▶ **Records for this task**:
— begin —

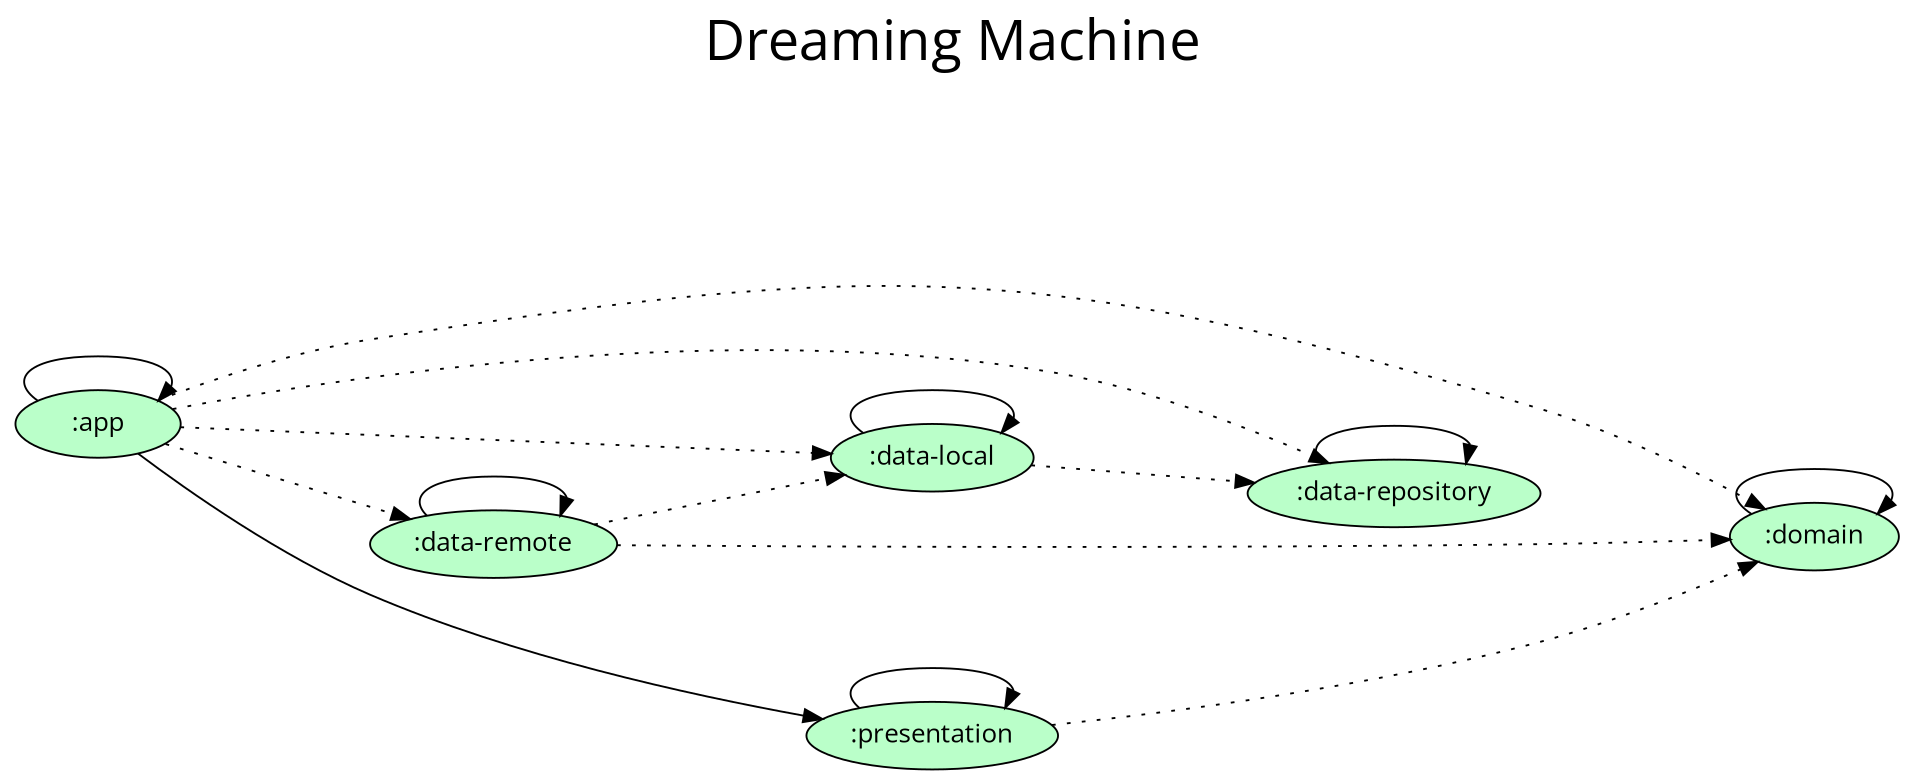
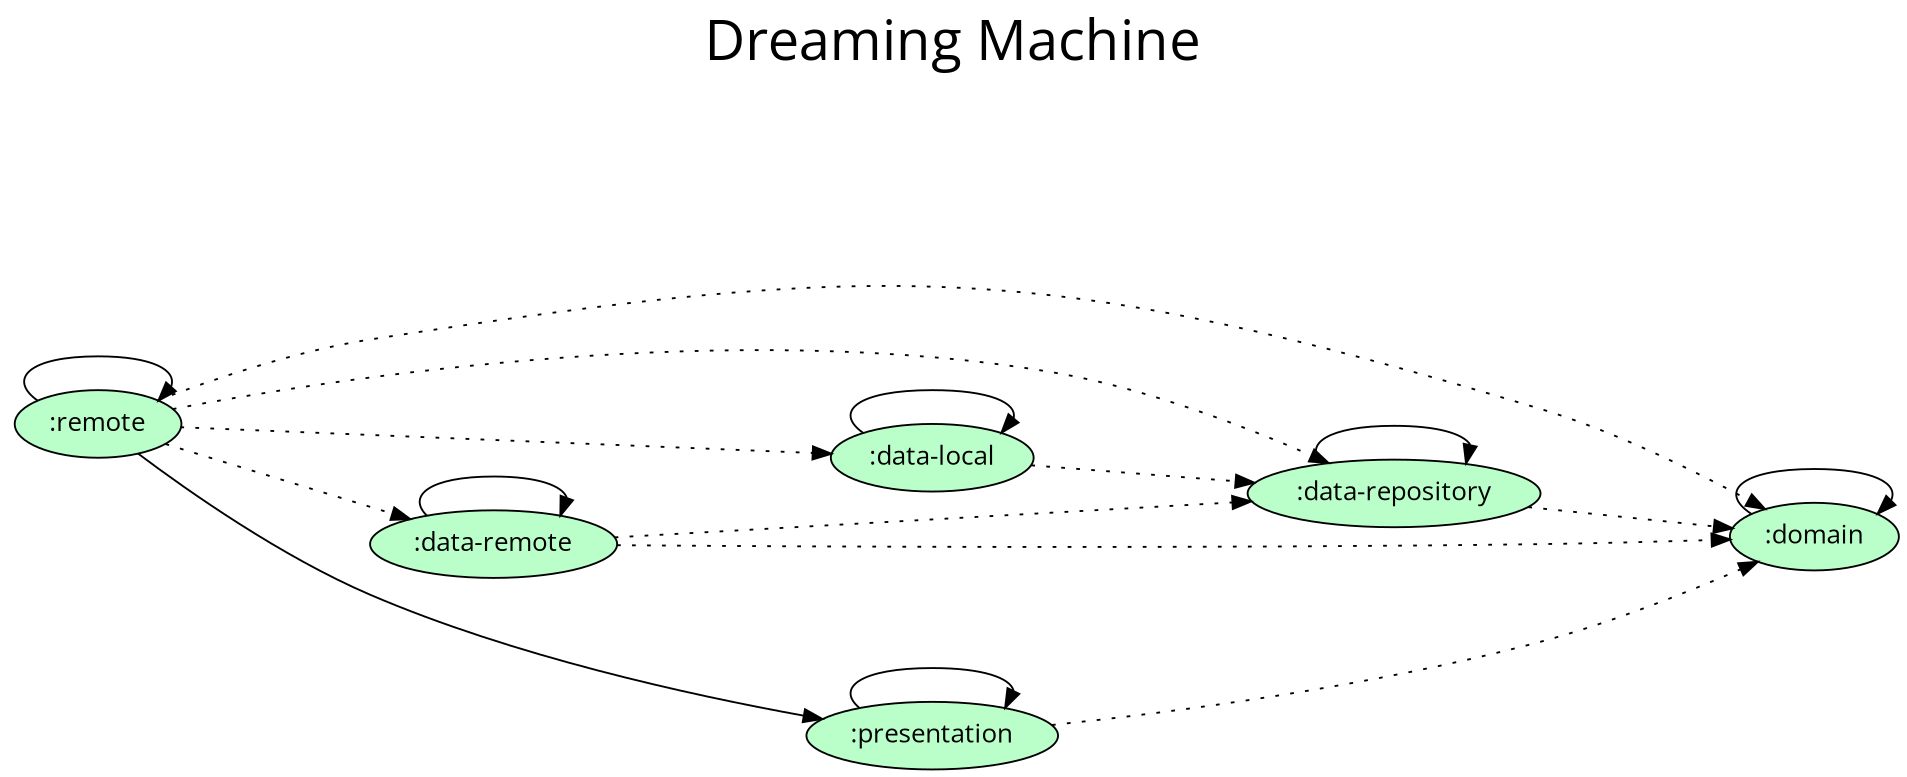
  digraph {
    fontname="Open Sans"
    fontsize=30
    label="Dreaming Machine\n "
    labelloc=t
    rankdir=LR
    ranksep=1.4
    node [fillcolor="#baffc9" fontname="Open Sans" style=filled]
    edge [fontname="Open Sans" style=dotted]
-   ":app"
+   ":app" [label=":remote"]
    ":data-local"
    ":data-remote"
    ":data-repository"
    ":domain"
    ":presentation"
    subgraph sub_1 {
      rank=same
    }
    ":app" -> ":app" [style=""]
    ":app" -> ":data-local"
    ":app" -> ":data-remote"
    ":app" -> ":data-repository"
    ":app" -> ":domain"
    ":app" -> ":presentation" [style=solid]
    ":data-local" -> ":data-local" [style=""]
    ":data-local" -> ":data-repository"
    ":data-remote" -> ":data-remote" [style=""]
-   ":data-remote" -> ":data-local"
+   ":data-remote" -> ":data-repository"
    ":data-remote" -> ":domain"
    ":data-repository" -> ":data-repository" [style=""]
+   ":data-repository" -> ":domain"
    ":domain" -> ":domain" [style=""]
    ":presentation" -> ":domain"
    ":presentation" -> ":presentation" [style=""]
  }
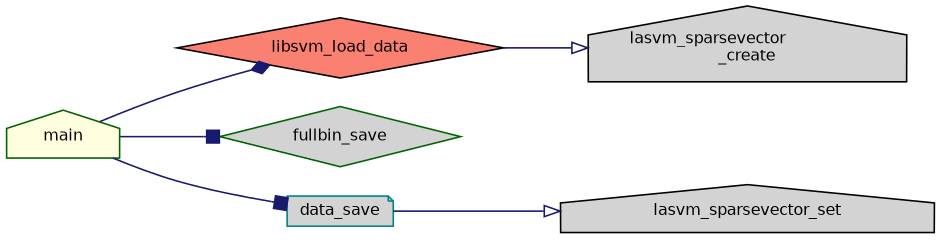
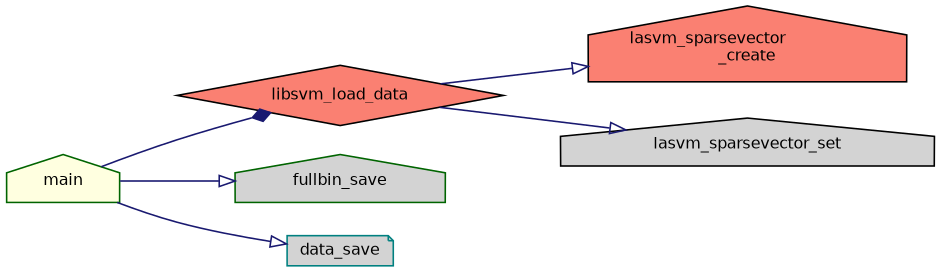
  digraph {
    rankdir=LR
    node [color=black fillcolor=lightgrey fontname=Helvetica fontsize=10 shape=house style=filled]
    edge [arrowhead=box color=midnightblue fontname=Helvetica fontsize=10 labelfontname=Helvetica labelfontsize=10 style=solid]
    n1 [color=darkgreen fillcolor=lightyellow fontcolor=black height=0.2 label=main width=0.4]
    n2 [fillcolor=salmon height=0.2 label=libsvm_load_data shape=diamond width=0.4]
-   n3 [color=darkgreen height=0.2 label=fullbin_save shape=diamond width=0.4]
+   n3 [color=darkgreen height=0.2 label=fullbin_save width=0.4]
    n4 [color=teal height=0.2 label=data_save shape=note width=0.4]
-   n5 [height=0.2 label="lasvm_sparsevector\l_create" width=0.4]
+   n5 [fillcolor=salmon height=0.2 label="lasvm_sparsevector\l_create" width=0.4]
    n6 [height=0.2 label=lasvm_sparsevector_set width=0.4]
    n1 -> n2 [arrowhead=diamond]
-   n1 -> n3
-   n1 -> n4
+   n1 -> n3 [arrowhead=onormal]
+   n1 -> n4 [arrowhead=onormal]
    n2 -> n5 [arrowhead=onormal]
-   n4 -> n6 [arrowhead=onormal]
+   n2 -> n6 [arrowhead=onormal]
  }
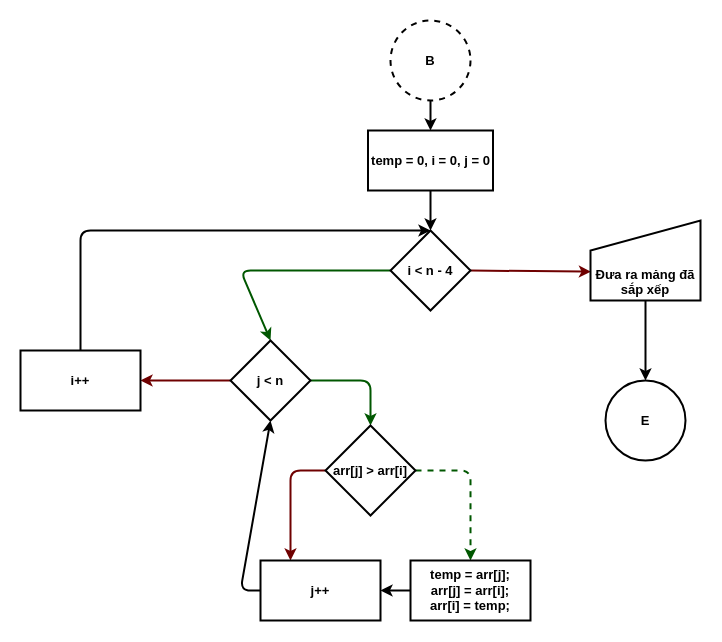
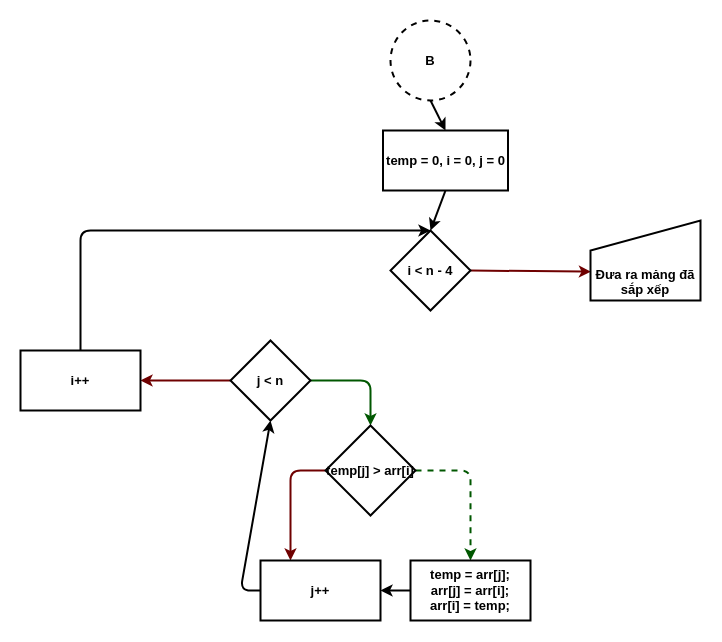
  <mxCell id="0" />
  <mxCell id="1" parent="0" />
  <mxCell id="2" style="edgeStyle=none;html=1;exitX=0.5;exitY=1;exitDx=0;exitDy=0;entryX=0.5;entryY=0;entryDx=0;entryDy=0;fontSize=13;fontStyle=1;strokeWidth=2;" edge="1" parent="1" source="3" target="5"><mxGeometry relative="1" as="geometry" /></mxCell>
  <mxCell id="3" value="B" style="ellipse;whiteSpace=wrap;html=1;aspect=fixed;fontSize=13;fontStyle=1;strokeWidth=2;dashed=1;" vertex="1" parent="1"><mxGeometry x="390" y="20" width="80" height="80" as="geometry" /></mxCell>
  <mxCell id="4" style="edgeStyle=none;html=1;exitX=0.5;exitY=1;exitDx=0;exitDy=0;entryX=0.5;entryY=0;entryDx=0;entryDy=0;fontSize=13;fontStyle=1;strokeWidth=2;" edge="1" parent="1" source="5" target="8"><mxGeometry relative="1" as="geometry" /></mxCell>
- <mxCell id="5" value="temp = 0, i = 0, j = 0" style="rounded=0;whiteSpace=wrap;html=1;fontSize=13;fontStyle=1;strokeWidth=2;" vertex="1" parent="1"><mxGeometry x="367.5" y="130" width="125" height="60" as="geometry" /></mxCell>
- <mxCell id="6" style="edgeStyle=none;html=1;exitX=0;exitY=0.5;exitDx=0;exitDy=0;entryX=0.5;entryY=0;entryDx=0;entryDy=0;fontSize=13;fillColor=#008a00;strokeColor=#005700;fontStyle=1;strokeWidth=2;" edge="1" parent="1" source="8" target="11"><mxGeometry relative="1" as="geometry"><Array as="points"><mxPoint x="240" y="270" /></Array></mxGeometry></mxCell>
+ <mxCell id="5" value="temp = 0, i = 0, j = 0" style="rounded=0;whiteSpace=wrap;html=1;fontSize=13;fontStyle=1;strokeWidth=2;" vertex="1" parent="1"><mxGeometry x="382.5" y="130" width="125" height="60" as="geometry" /></mxCell>
  <mxCell id="7" style="edgeStyle=none;html=1;exitX=1;exitY=0.5;exitDx=0;exitDy=0;entryX=0.004;entryY=0.64;entryDx=0;entryDy=0;entryPerimeter=0;fontSize=13;fillColor=#a20025;strokeColor=#6F0000;fontStyle=1;strokeWidth=2;" edge="1" parent="1" source="8" target="22"><mxGeometry relative="1" as="geometry" /></mxCell>
  <mxCell id="8" value="i &amp;lt; n - 4" style="rhombus;whiteSpace=wrap;html=1;fontSize=13;fontStyle=1;strokeWidth=2;" vertex="1" parent="1"><mxGeometry x="390" y="230" width="80" height="80" as="geometry" /></mxCell>
  <mxCell id="9" style="edgeStyle=none;html=1;exitX=1;exitY=0.5;exitDx=0;exitDy=0;entryX=0.5;entryY=0;entryDx=0;entryDy=0;fontSize=13;fillColor=#008a00;strokeColor=#005700;fontStyle=1;strokeWidth=2;" edge="1" parent="1" source="11" target="14"><mxGeometry relative="1" as="geometry"><Array as="points"><mxPoint x="370" y="380" /></Array></mxGeometry></mxCell>
  <mxCell id="10" style="edgeStyle=none;html=1;exitX=0;exitY=0.5;exitDx=0;exitDy=0;entryX=1;entryY=0.5;entryDx=0;entryDy=0;fontSize=13;fillColor=#a20025;strokeColor=#6F0000;fontStyle=1;strokeWidth=2;" edge="1" parent="1" source="11" target="20"><mxGeometry relative="1" as="geometry" /></mxCell>
  <mxCell id="11" value="j &amp;lt; n" style="rhombus;whiteSpace=wrap;html=1;fontSize=13;fontStyle=1;strokeWidth=2;" vertex="1" parent="1"><mxGeometry x="230" y="340" width="80" height="80" as="geometry" /></mxCell>
  <mxCell id="12" style="edgeStyle=none;html=1;exitX=1;exitY=0.5;exitDx=0;exitDy=0;entryX=0.5;entryY=0;entryDx=0;entryDy=0;fontSize=13;fillColor=#008a00;strokeColor=#005700;fontStyle=1;strokeWidth=2;dashed=1;" edge="1" parent="1" source="14" target="16"><mxGeometry relative="1" as="geometry"><Array as="points"><mxPoint x="470" y="470" /></Array></mxGeometry></mxCell>
  <mxCell id="13" style="edgeStyle=none;html=1;exitX=0;exitY=0.5;exitDx=0;exitDy=0;entryX=0.25;entryY=0;entryDx=0;entryDy=0;fontSize=13;fillColor=#a20025;strokeColor=#6F0000;fontStyle=1;strokeWidth=2;" edge="1" parent="1" source="14" target="18"><mxGeometry relative="1" as="geometry"><Array as="points"><mxPoint x="290" y="470" /></Array></mxGeometry></mxCell>
- <mxCell id="14" value="arr[j] &amp;gt; arr[i]" style="rhombus;whiteSpace=wrap;html=1;fontSize=13;fontStyle=1;strokeWidth=2;" vertex="1" parent="1"><mxGeometry x="325" y="425" width="90" height="90" as="geometry" /></mxCell>
+ <mxCell id="14" value="temp[j] &amp;gt; arr[i]" style="rhombus;whiteSpace=wrap;html=1;fontSize=13;fontStyle=1;strokeWidth=2;" vertex="1" parent="1"><mxGeometry x="325" y="425" width="90" height="90" as="geometry" /></mxCell>
  <mxCell id="15" style="edgeStyle=none;html=1;exitX=0;exitY=0.5;exitDx=0;exitDy=0;entryX=1;entryY=0.5;entryDx=0;entryDy=0;fontSize=13;fontStyle=1;strokeWidth=2;" edge="1" parent="1" source="16" target="18"><mxGeometry relative="1" as="geometry"><mxPoint x="350" y="590" as="targetPoint" /></mxGeometry></mxCell>
  <mxCell id="16" value="temp = arr[j];&lt;br style=&quot;font-size: 13px;&quot;&gt;arr[j] = arr[i];&lt;br style=&quot;font-size: 13px;&quot;&gt;arr[i] = temp;" style="rounded=0;whiteSpace=wrap;html=1;fontSize=13;fontStyle=1;strokeWidth=2;" vertex="1" parent="1"><mxGeometry x="410" y="560" width="120" height="60" as="geometry" /></mxCell>
  <mxCell id="17" style="edgeStyle=none;html=1;exitX=0;exitY=0.5;exitDx=0;exitDy=0;entryX=0.5;entryY=1;entryDx=0;entryDy=0;fontSize=13;fontStyle=1;strokeWidth=2;" edge="1" parent="1" source="18" target="11"><mxGeometry relative="1" as="geometry"><Array as="points"><mxPoint x="240" y="590" /></Array></mxGeometry></mxCell>
  <mxCell id="18" value="j++" style="rounded=0;whiteSpace=wrap;html=1;fontSize=13;fontStyle=1;strokeWidth=2;" vertex="1" parent="1"><mxGeometry x="260" y="560" width="120" height="60" as="geometry" /></mxCell>
  <mxCell id="19" style="edgeStyle=none;html=1;exitX=0.5;exitY=0;exitDx=0;exitDy=0;entryX=0.5;entryY=0;entryDx=0;entryDy=0;fontSize=13;fontStyle=1;strokeWidth=2;" edge="1" parent="1" source="20" target="8"><mxGeometry relative="1" as="geometry"><Array as="points"><mxPoint x="80" y="230" /></Array></mxGeometry></mxCell>
  <mxCell id="20" value="i++" style="rounded=0;whiteSpace=wrap;html=1;fontSize=13;fontStyle=1;strokeWidth=2;" vertex="1" parent="1"><mxGeometry x="20" y="350" width="120" height="60" as="geometry" /></mxCell>
- <mxCell id="21" value="" style="edgeStyle=none;html=1;fontSize=13;fontStyle=1;strokeWidth=2;" edge="1" parent="1" source="22" target="23"><mxGeometry relative="1" as="geometry" /></mxCell>
  <mxCell id="22" value="Đưa ra mảng đã sắp xếp" style="shape=manualInput;whiteSpace=wrap;html=1;verticalAlign=bottom;fontSize=13;fontStyle=1;strokeWidth=2;" vertex="1" parent="1"><mxGeometry x="590" y="220" width="110" height="80" as="geometry" /></mxCell>
- <mxCell id="23" value="E" style="ellipse;whiteSpace=wrap;html=1;verticalAlign=middle;fontSize=13;fontStyle=1;strokeWidth=2;" vertex="1" parent="1"><mxGeometry x="605" y="380" width="80" height="80" as="geometry" /></mxCell>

— end —

▶ **Aim of the task**: Count the rows above that contain the string "solid", treating uppercase and lowercase as different, and reply with only the number.

▶ **The reply**: 2